O imóvel, com área de aproximadamente 76 mil metros quadrados, pertence às empresas Brazil Realty SA e MG II Empreendimentos, controladas pelo fundo de investimentos Supreme Realty. Segundo o Uol, o Banco Master ofereceu ao BRB cerca de R$ 500 milhões em cotas desse fundo, além de outros ativos, como tentativa de compensar um rombo estimado em R$ 12,2 bilhões, conforme revelado pela Folha de S.Paulo.
De acordo com informações do próprio fundo, o terreno foi avaliado em R$ 300 milhões em dezembro de 2023. No entanto, documentos judiciais indicam que o imóvel enfrenta um impasse antigo.
Ele foi adquirido em 1995 pela Tropical Clube, empresa de Henrique Vorcaro, pai de Daniel Vorcaro, controlador do Banco Master, por R$ 1,8 milhão, a ser pago em 18 parcelas de R$ 100 mil. De acordo com ação que tramita no Tribunal de Justiça de Minas Gerais, o vendedor alegou nunca ter recebido os valores.
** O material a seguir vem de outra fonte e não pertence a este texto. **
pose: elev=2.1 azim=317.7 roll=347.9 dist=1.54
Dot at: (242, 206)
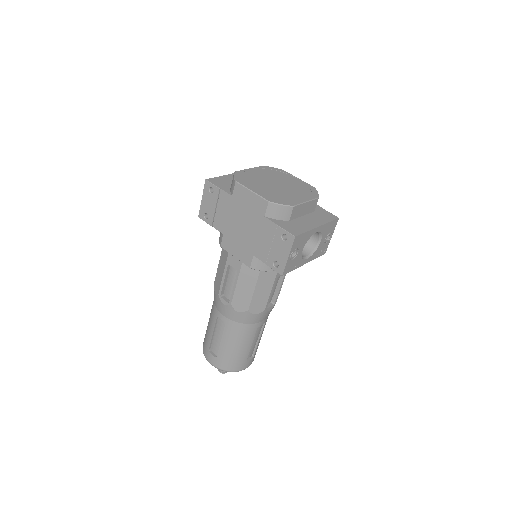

Mesmo após um acordo firmado em 2022, os pagamentos não teriam sido realizados. Em dezembro de 2025, a Justiça determinou o arresto da matrícula do imóvel, bloqueando qualquer possibilidade de venda para garantir o pagamento da dívida. Com isso, o ativo não poderia ser negociado para gerar recursos imediatos ao BRB.

Outro ponto que chama atenção é a valorização atribuída ao terreno. Em 2020, quando o imóvel foi transferido para empresas ligadas ao fundo, ele foi avaliado em R$ 67 milhões. Desde então, não houve obras, benfeitorias ou mudanças urbanísticas que justifiquem a elevação para R$ 300 milhões, segundo fontes ligadas à investigação.
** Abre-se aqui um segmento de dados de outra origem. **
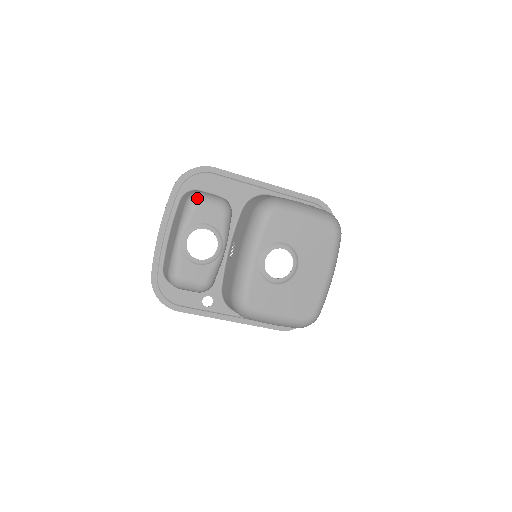
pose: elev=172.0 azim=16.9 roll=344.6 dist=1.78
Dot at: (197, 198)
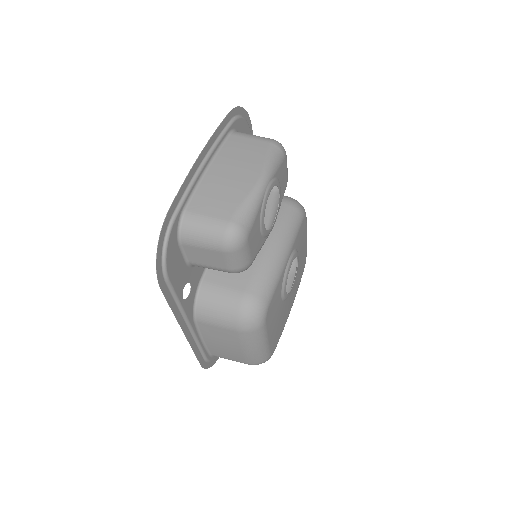
Dot at: occluded
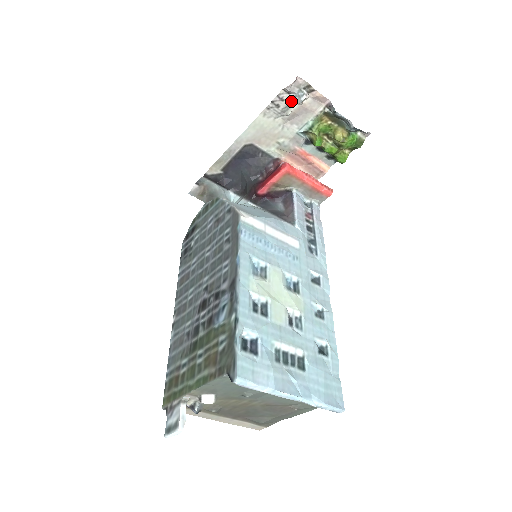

A fragilidade das avaliações não se limita a esse caso. Investigadores acreditam que parte relevante dos cerca de R$ 10 bilhões em ativos oferecidos pelo Master ao BRB apresenta problemas semelhantes. A operação é investigada no STF em inquérito sob relatoria do ministro Dias Toffoli.
Além da disputa judicial, o fundo Supreme Realty é alvo de apuração na CVM por suspeita de inflar o valor de ativos para fraudar investidores. Em dezembro do ano passado, a autarquia rejeitou uma proposta de acordo apresentada pelos investigados. Segundo a CVM, investidores que compraram cotas do fundo entre 2018 e 2020 podem ter sofrido prejuízos de ao menos R$ 6 milhões.
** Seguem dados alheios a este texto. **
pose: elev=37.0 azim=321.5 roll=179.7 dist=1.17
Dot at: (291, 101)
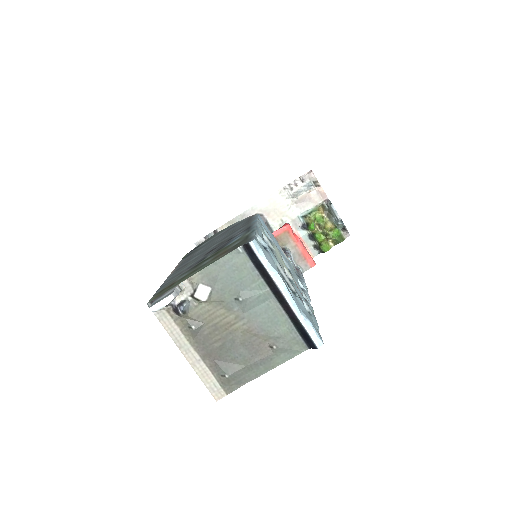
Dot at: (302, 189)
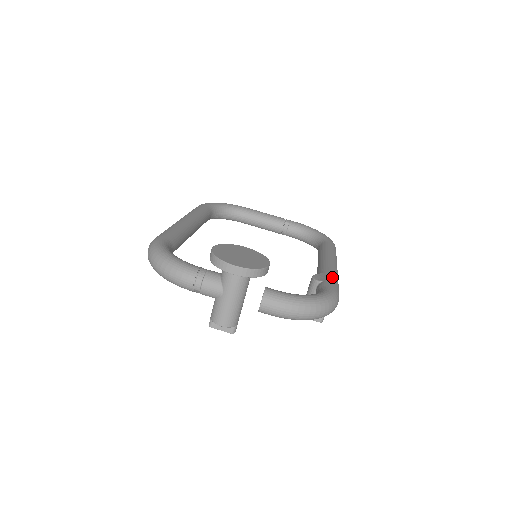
A autarquia apontou inconsistências no laudo de avaliação do terreno, que utilizou valores de referência entre R$ 3,1 mil e R$ 3,9 mil por metro quadrado sem identificar os imóveis comparados e sem assinatura da empresa responsável pelo parecer. Foram incluídos entre os investigados o Banco Máxima (antigo nome do Master), Daniel Vorcaro, Henrique Vorcaro e empresas ligadas à família.